* **EXCERPTED PASSAGE**:
Projects

GSK-3β (glycogen synthase kinase 3 β) is a key coordinator of neuronal development, because it can be triggered by wide a number of signalling cascades which it then translates into changes in neuronal cell behaviour by directly regulating the cytoskeleton (B). GSK-3β is essential for almost all steps of neuronal development and hyperactive GSK-3β is linked to neurodegenerative diseases (i.e. Alzheimer's, Parkinson's disease), schizophrenia, bipolar disorder, autism, neuropathies, and impaired regeneration after injury, making it a promising target for therapy. So far, however, therapeutic strategies manipulating GSK-3β have failed because their application was too general. We study which regulators mediate GSK-3β activity to influence neuronal development; a fundamental question which could provide the basis for refined therapies.

(Excerpts from a dataset)
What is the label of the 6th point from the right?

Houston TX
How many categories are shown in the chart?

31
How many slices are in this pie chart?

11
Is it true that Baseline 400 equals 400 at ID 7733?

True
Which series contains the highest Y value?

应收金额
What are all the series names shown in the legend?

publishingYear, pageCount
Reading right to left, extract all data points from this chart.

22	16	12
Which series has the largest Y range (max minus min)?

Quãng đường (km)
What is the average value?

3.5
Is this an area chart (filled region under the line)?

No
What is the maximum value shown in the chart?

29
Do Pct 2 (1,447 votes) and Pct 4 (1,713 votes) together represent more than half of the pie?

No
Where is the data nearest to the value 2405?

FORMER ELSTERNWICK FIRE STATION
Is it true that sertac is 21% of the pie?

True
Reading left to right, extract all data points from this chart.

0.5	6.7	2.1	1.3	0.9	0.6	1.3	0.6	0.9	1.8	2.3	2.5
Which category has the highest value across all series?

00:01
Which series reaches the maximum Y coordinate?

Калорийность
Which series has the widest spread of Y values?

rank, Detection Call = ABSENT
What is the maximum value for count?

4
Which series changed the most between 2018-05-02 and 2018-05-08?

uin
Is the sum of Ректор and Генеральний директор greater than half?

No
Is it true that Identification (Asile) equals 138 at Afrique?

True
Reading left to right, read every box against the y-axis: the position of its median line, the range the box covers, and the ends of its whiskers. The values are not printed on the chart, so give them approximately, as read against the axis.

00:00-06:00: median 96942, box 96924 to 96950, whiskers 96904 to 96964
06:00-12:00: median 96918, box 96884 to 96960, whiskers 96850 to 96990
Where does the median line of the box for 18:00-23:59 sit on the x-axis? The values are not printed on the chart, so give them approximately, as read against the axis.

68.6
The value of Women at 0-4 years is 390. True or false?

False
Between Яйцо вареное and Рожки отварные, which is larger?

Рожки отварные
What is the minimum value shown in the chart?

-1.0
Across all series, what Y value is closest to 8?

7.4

* **EXERCISES TO COMPLETE**:
1 – List every condition that the GSK-3β passage links to hyperactive GSK-3β, counting neurodegenerative diseases and their examples as one item.
2 – Duplicate everything in the GSK-3β passage from "GSK-3β (glycogen synthase" down to "for refined therapies.".
3 – Say whether each statement agrees with the GSK-3β passage: (a) GSK-3β directly regulates the cytoskeleton. (b) Therapeutic strategies that manipulate GSK-3β have succeeded so far. (c) Hyperactive GSK-3β is linked to schizophrenia.

* **ANSWERS PROVIDED**:
1 –
- Neurodegenerative diseases (Alzheimer's, Parkinson's disease)
- Schizophrenia
- Bipolar disorder
- Autism
- Neuropathies
- Impaired regeneration after injury

2 –
GSK-3β (glycogen synthase kinase 3 β) is a key coordinator of neuronal development, because it can be triggered by wide a number of signalling cascades which it then translates into changes in neuronal cell behaviour by directly regulating the cytoskeleton (B). GSK-3β is essential for almost all steps of neuronal development and hyperactive GSK-3β is linked to neurodegenerative diseases (i.e. Alzheimer's, Parkinson's disease), schizophrenia, bipolar disorder, autism, neuropathies, and impaired regeneration after injury, making it a promising target for therapy. So far, however, therapeutic strategies manipulating GSK-3β have failed because their application was too general. We study which regulators mediate GSK-3β activity to influence neuronal development; a fundamental question which could provide the basis for refined therapies.

3 –
(a) Yes: "by directly regulating the cytoskeleton"
(b) No: "So far, however, therapeutic strategies manipulating GSK-3β have failed because their application was too general."
(c) Yes: "hyperactive GSK-3β is linked to neurodegenerative diseases (i.e. Alzheimer's, Parkinson's disease), schizophrenia"